Спасибо за внимание.
Корпорация “Аладдин”, производящая РАБОТЯГУ, ВИЛЛИВЕЙВА, ЧЕРТЕЖНИКА ДЭНА, БИЛЛА-СТРОИТЕЛЯ, ЗЕЛЕНОГО ХВАТА И НЭННИ. Проектирование и консультации по вопросам автоматики.
Всегда к Вашим услугам!”
Фирменный знак изображал Аладдина с волшебной лампой и джинна.
Ниже был перечень простых приказаний — СТОЙ, ИДИ, ДА, НЕТ, МЕДЛЕННЕЕ, БЫСТРЕЕ, ПОДОЙДИ СЮДА, ПОЗОВИ СИДЕЛКУ и так далее. Еще там был небольшой список операций, специализированных для больницы, вроде растирания позвоночника, причем о некоторых процедурах мне и слышать не приходилось. В конце списка было примечание: “Приказания на операции с 87 по 242 отдаются только работниками больницы и поэтому здесь не перечислены”.
Мой Умница Фрэнк управлялся кнопками, а не голосом. Не то, чтобы я не додумался до этого, просто система анализа речи весила и стоила бы больше, чем весь остальной Фрэнк — старший без упаковки. Стало ясно, что, прежде, чем я смогу вернуться к своей работе, мне придется здорово подучить все относящееся к миниатюризации и упрощению систем. Кое-что я мог уяснить прямо сейчас — под рукой был Работяга. Мне предстояла самая интересная в жизни работа, открывалась куча новых возможностей. Техника — искусство практическое, она зависит не от таланта того или иного инженера, а от общего технического уровня общества. Железные дороги появились лишь тогда, когда пришло их время и ни годом раньше. Вспомните профессора Лэнгли — все силы своей души он отдал машине, которая должна была летать; он показал себя подлинным гением, но техника того времени не могла воплотить его мечты. Или возьмите великого Леонардо да Винчи — наиболее блестящие его изобретения были в те времена совершенно неосуществимы.

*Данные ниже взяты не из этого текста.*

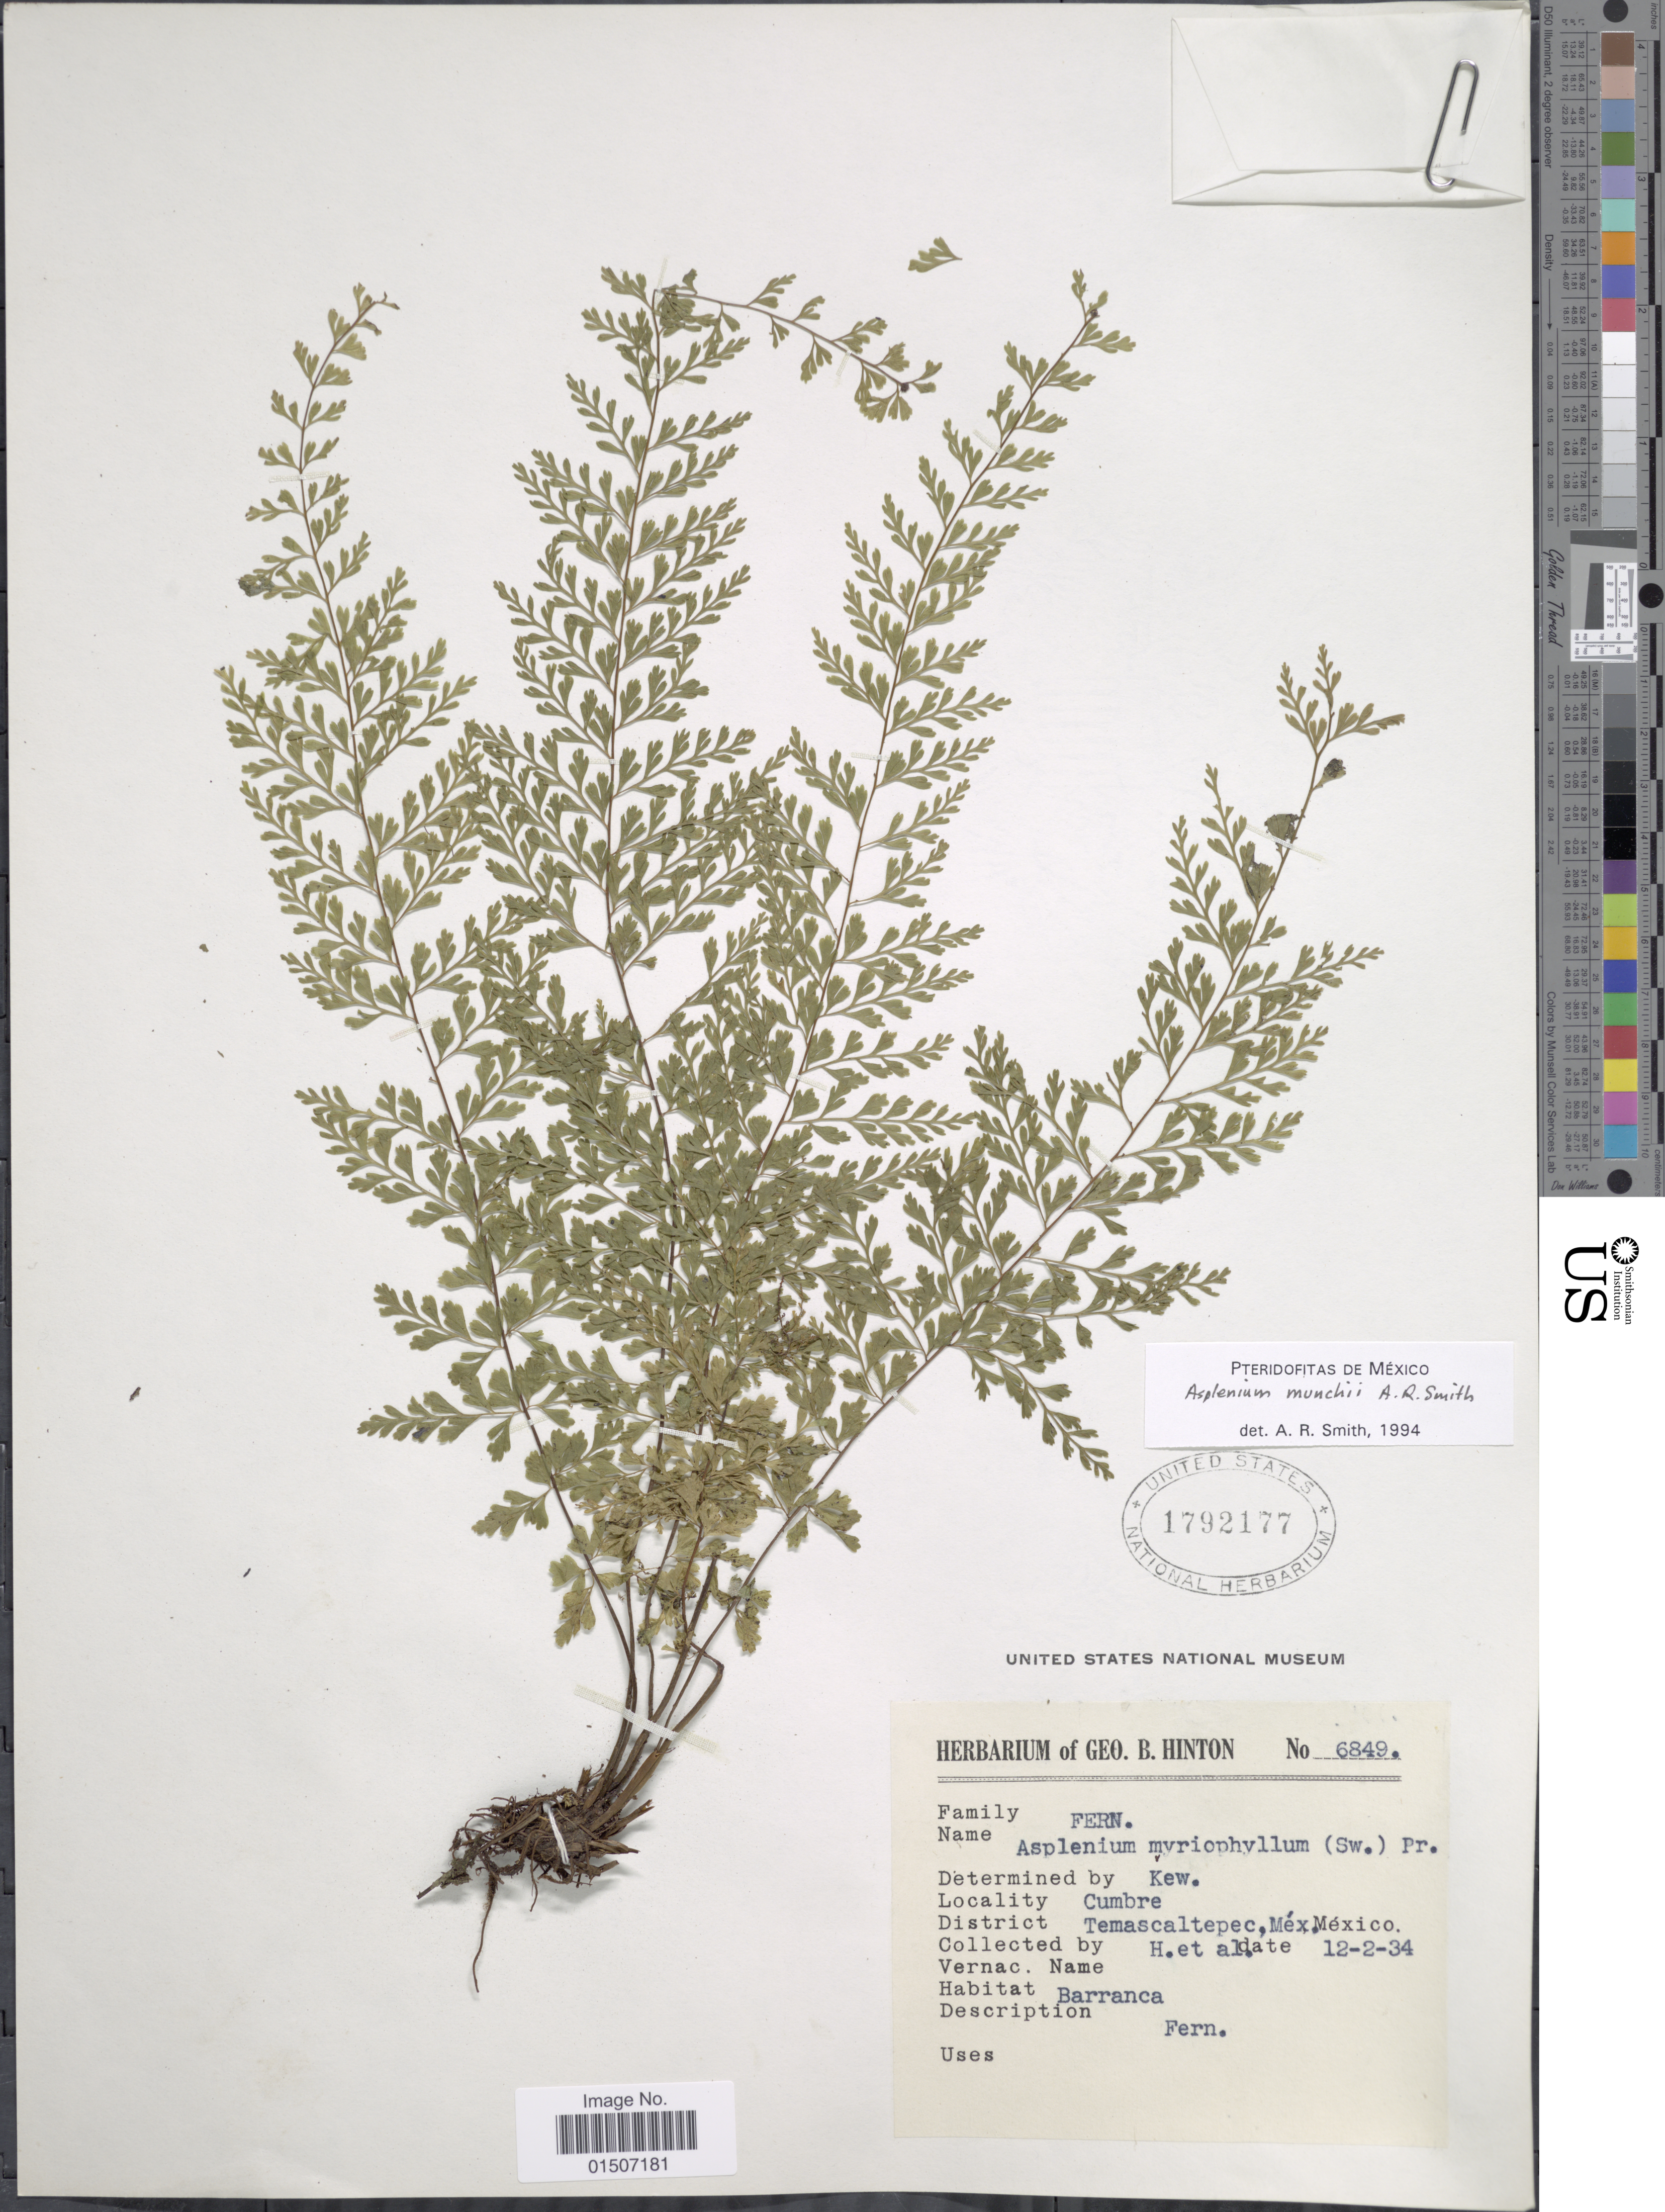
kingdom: Plantae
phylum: Tracheophyta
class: Polypodiopsida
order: Polypodiales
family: Aspleniaceae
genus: Asplenium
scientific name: Asplenium muenchii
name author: A.R. Sm.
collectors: G. B. Hinton & et al.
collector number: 6849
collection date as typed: Transcribed d/m/y: 2/12/34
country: Mexico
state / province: México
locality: Cumbre, District Temascaltpec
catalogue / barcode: US 1792177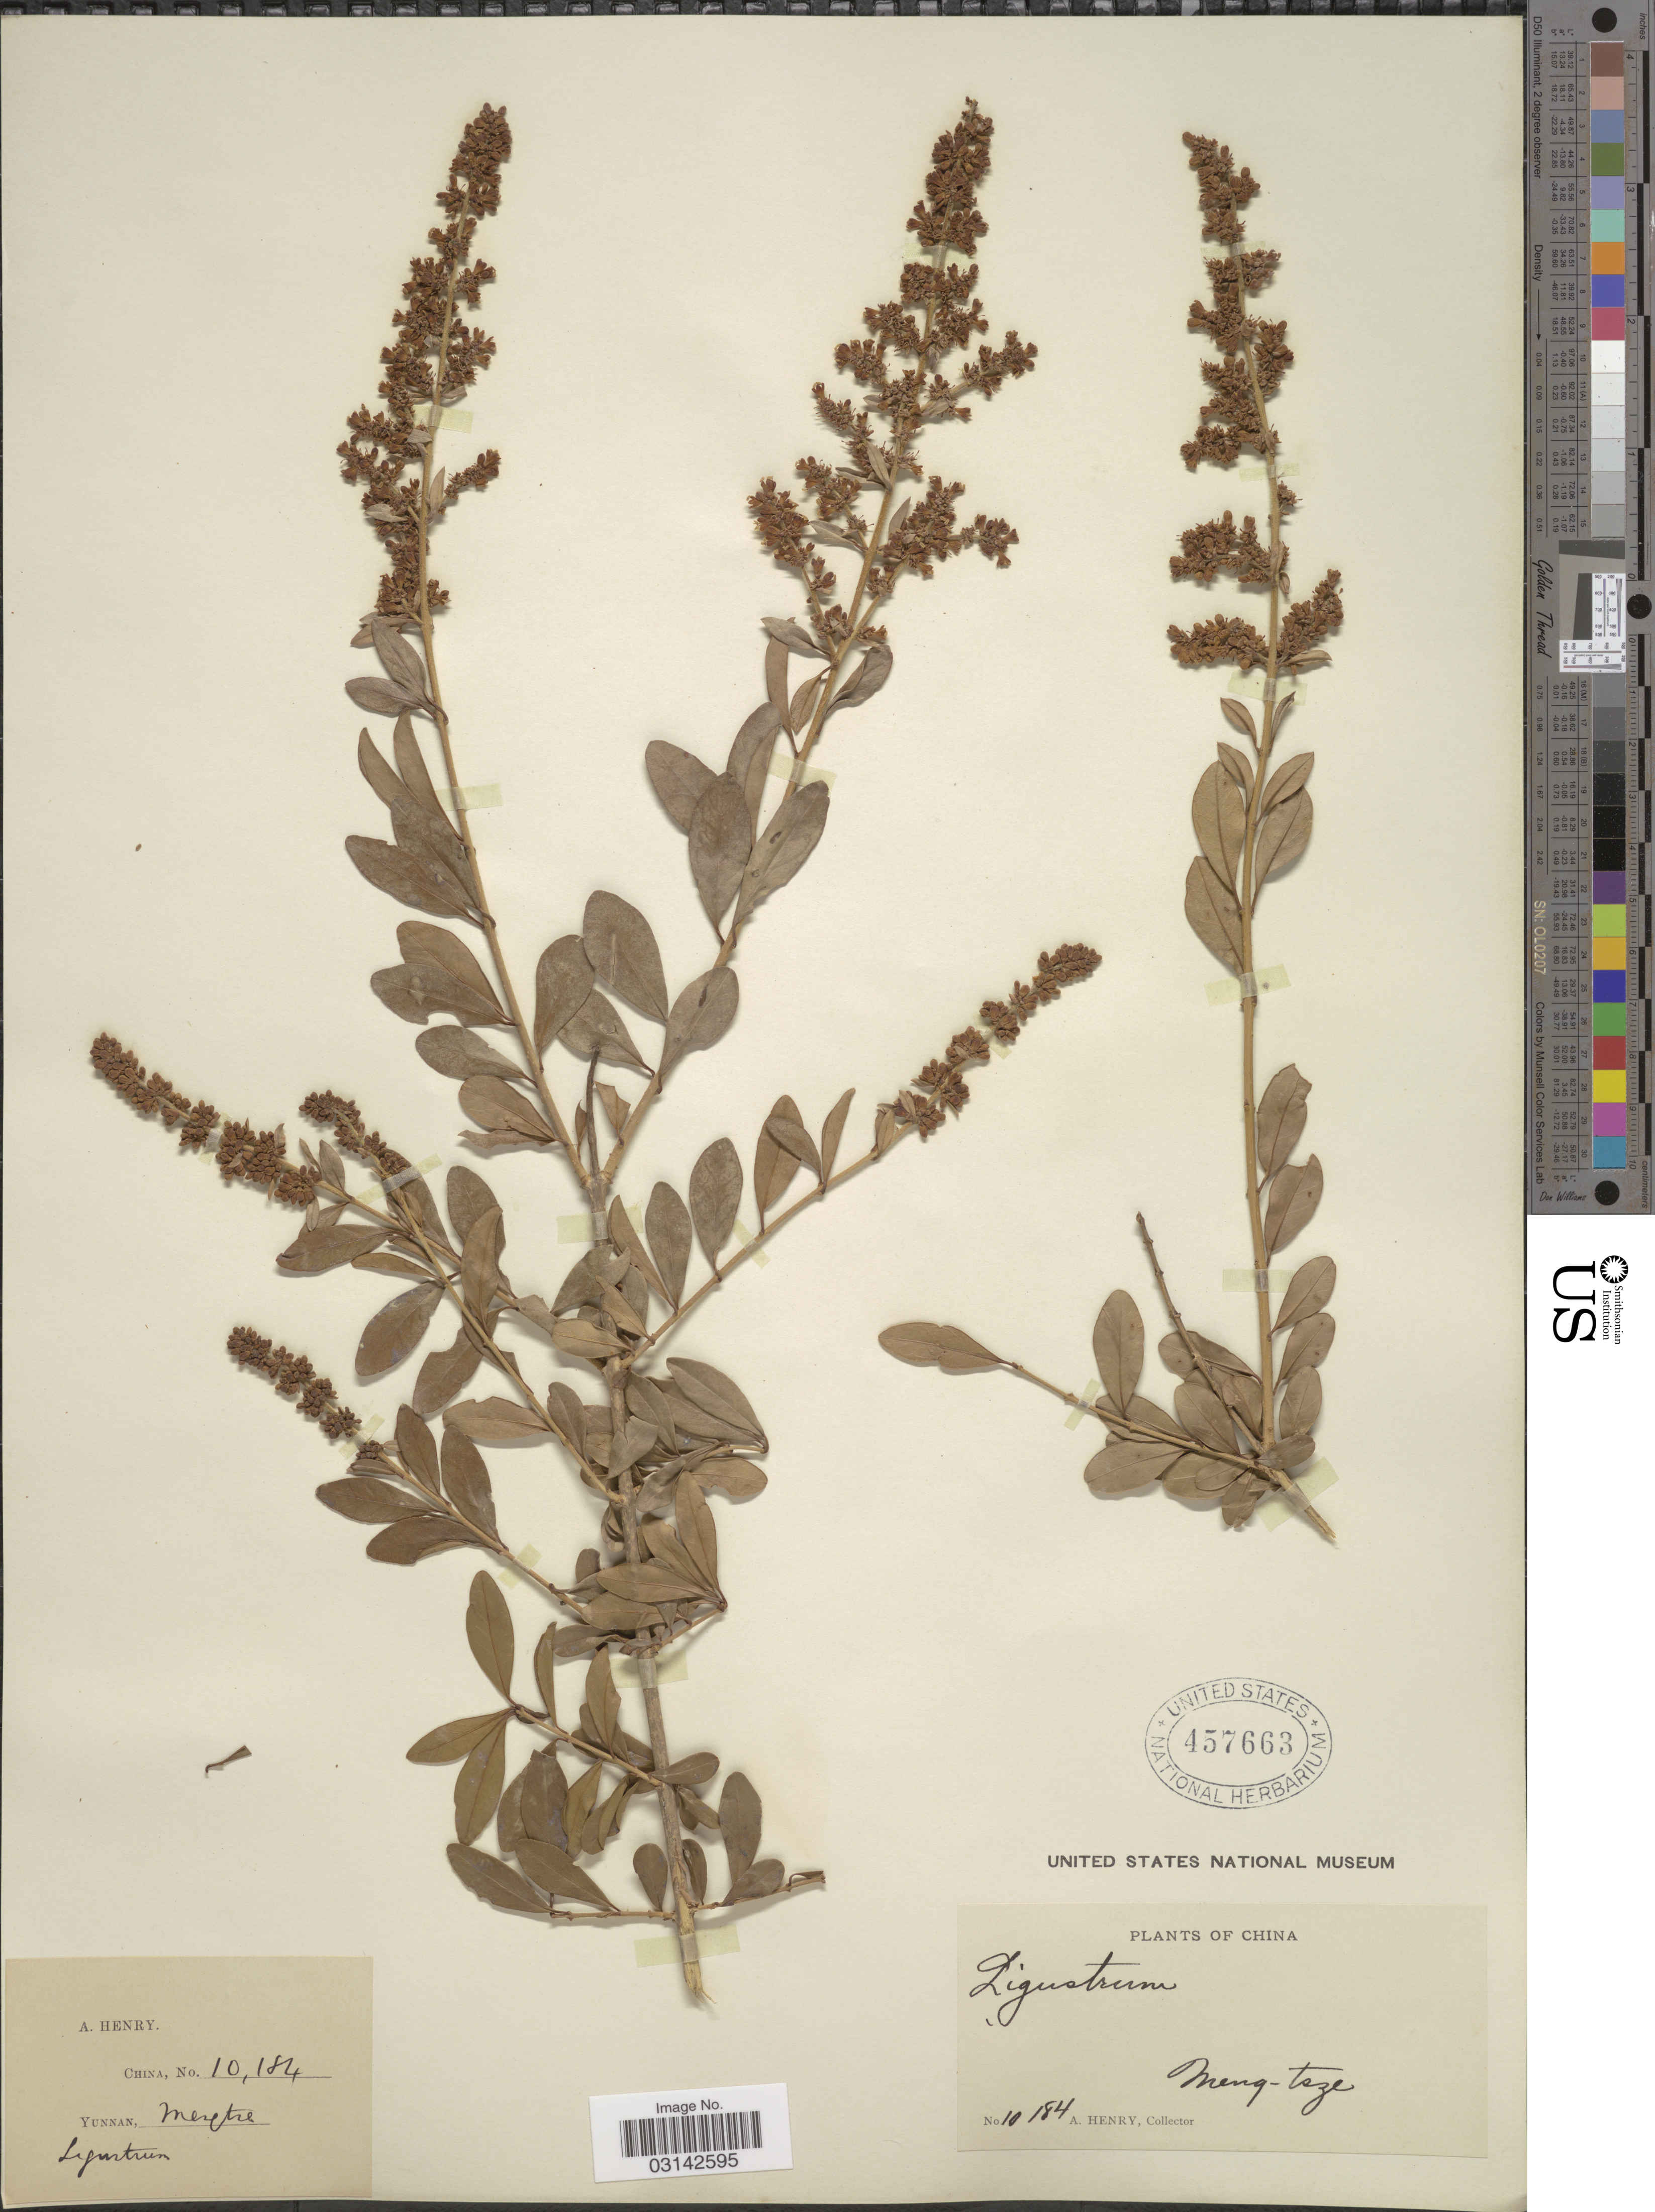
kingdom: Plantae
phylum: Tracheophyta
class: Magnoliopsida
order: Lamiales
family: Oleaceae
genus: Ligustrum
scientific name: Ligustrum sp.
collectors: A. Henry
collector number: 10184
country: China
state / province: Yunnan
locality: Meng-tsze.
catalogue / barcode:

Итак, я предвкушал множество удовольствий.
Я отдал роботу листок с инструкцией, поднялся с постели и посмотрел на его “выходные данные”. Я почти не сомневался, что среди всего прочего будет надпись “Горничные, Инкорпорейтид”, может быть “Аладдин” был преемником “Мэнникса”. На пластинке было не так уж много данных: название модели, серийный номер, фабрика-изготовитель и прочее такое; там же был список патентов, числом около сорока; самый ранний — ого! — датировался 1970 годом… и почти наверняка был основан на моих чертежах и единственной модели.
Я отыскал в тумбочке карандаш с блокнотом и записал номер первого патента — из чисто интеллектуального интереса. Даже если схема была украдена у меня (а я был уверен, что это именно так), я ничего не мог бы сделать: патент был датирован 1987 годом, а срок давности в моем случае, если, конечно, патентное право не изменилось, истек в 1983-м. Я просто хотел знать правду.
У дежурного вспыхнула лампочка и он произнес:
— Меня вызывают. Могу я уйти?
21
Попкорн — воздушная кукуруза. В современных зарубежных кинотеатрах стоят автоматы, готовящие и продающие попкорн.